Polícia faz operação em Niterói contra suspeitos de furar fila da vacinação contra a Covid-19

A Polícia Civil do Rio faz, nesta segunda-feira, uma operação que visa a cumprir mandados de busca e apreensão contra suspeitos de furar a fila da vacinação contra a Covid-19 em Niterói, na Região Metropolitana do Rio. As buscas são na casa de dois diretores da Organização Social (OS) Instituto Sócrates Guanaes e no Hospital estadual Azevedo Lima, no bairro do Fonseca, que é administrado pela OS. As equipes procuram documentos e provas sobre a denúncia de “fura-fila” de vacina nas salas da diretoria, da vacinação, de Recursos Humanos e de arquivo da unidade de saúde.

A operação é da Delegacia de Combate à Corrupção e Lavagem de Dinheiro (DCC-LD). O delegado Thales Nogueira Braga, titular da DDC-LD, que acompanhou a ação de busca e apreensão nesta amanhã no Hospital Azevedo Lima, confirmou que um dos pontos principais da investigação é descobrir se há mais casos de fura-fila na unidade, administrada pela OS Instituto Sócrates Guanaes.
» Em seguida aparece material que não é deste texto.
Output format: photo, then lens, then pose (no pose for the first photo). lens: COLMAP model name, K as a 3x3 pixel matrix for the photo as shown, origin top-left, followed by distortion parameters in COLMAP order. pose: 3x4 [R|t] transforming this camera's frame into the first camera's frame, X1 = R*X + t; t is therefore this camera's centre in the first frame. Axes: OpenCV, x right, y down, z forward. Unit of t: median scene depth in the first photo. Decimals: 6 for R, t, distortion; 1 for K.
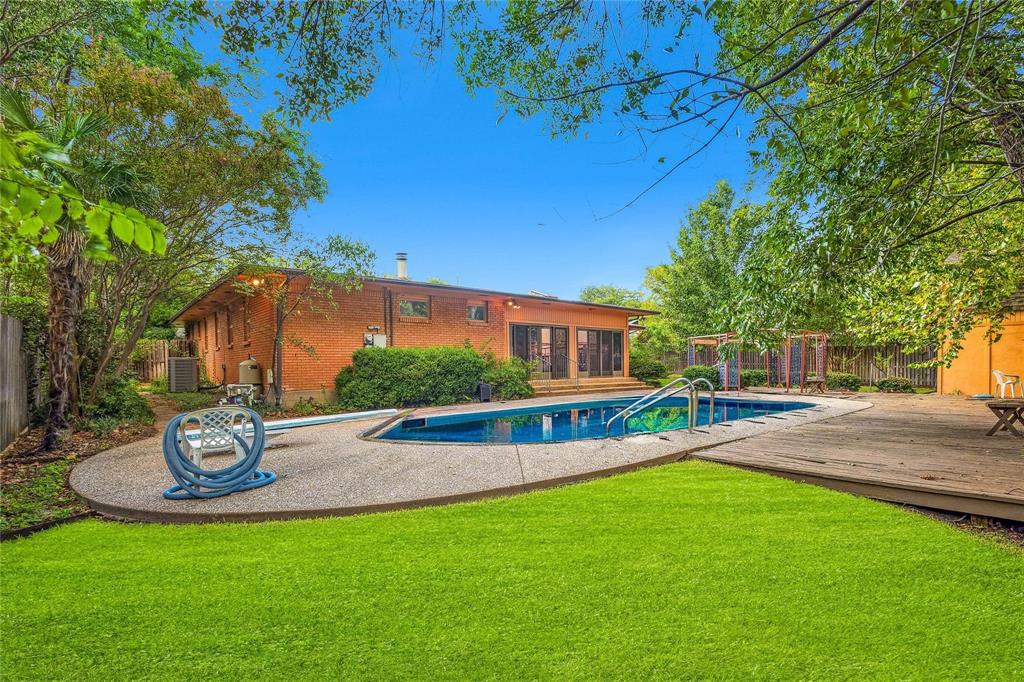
lens RADIAL K [[501.9, 0, 506.6], [0, 501.9, 351.8], [0, 0, 1]] dist [0.002610, -0.000484]
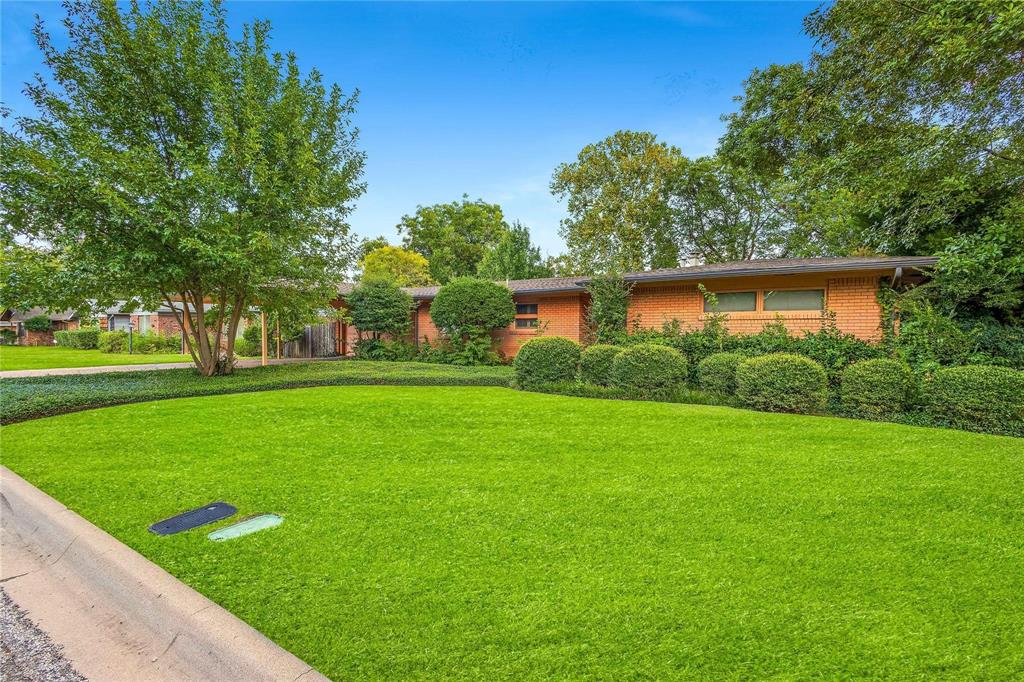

— Há suspeitas que outras pessoas também tenham tomado a vacina, porque há muitas inconsistências nas listas (de vacinação apreendidas) e a investigação busca apurar exatamente isso, se foi caso isolado, porque esses dois jovens eram parentes de um diretor do hospital, ou se é uma coisa recorrente —afirma.

As investigações começaram o Conselho Regional de Enfermagem do Rio de Janeiro (Coren/RJ) fazer denúncias relatando que dois filhos, de 16 e 20 anos, de um diretor da OS haviam tomado doses de vacina destinadas ao grupo prioritário. Na última semana, foram realizadas diligências no local. Os policiais encontraram diversas rasuras e vulnerabilidades na lista de vacinados, inclusive o nome do filho do diretor de 16 anos como “acadêmico de medicina”.

Por isso, os agentes representaram pela busca e apreensão das listas de vacinados e da listagem de estagiários, acadêmicos, internos e residentes da unidade para confrontar com a lista de vacinados. A Polícia Civil frisa que apreenderá os documentos originais e fornecerá cópias de todo material para que não haja prejuízo ao calendário de vacinação.

— Chegamos através de uma denúncia oriunda do Coren de que pessoas estavam se passando por acadêmicos de medicina para receber a vacina. Nessa ação fiscalizatória, junto com o conselho, nós verificamos diversas inconsistências nessa lista: várias rasuras, várias pessoas com idades incompatíveis com acadêmicos de medicina e resolvemos representar por essa busca e apreensão no estado em que elas se encontram pra evitar qualquer tipo de adulteração ou ocultação — diz Braga.

O delegado, que ainda não revela a identidade do profissional da OS que estaria envolvido no esquema, afirma que há outras investigações em curso em outras unidades de saúde do Rio.

— Nós temos investigações de vários hospitais. A ação de hoje é do Azevedo Lima, que é gerido pelo instituto Sócrates Guanaes. Os dois jovens vacinados são filhos de uma coordenadora do instituto.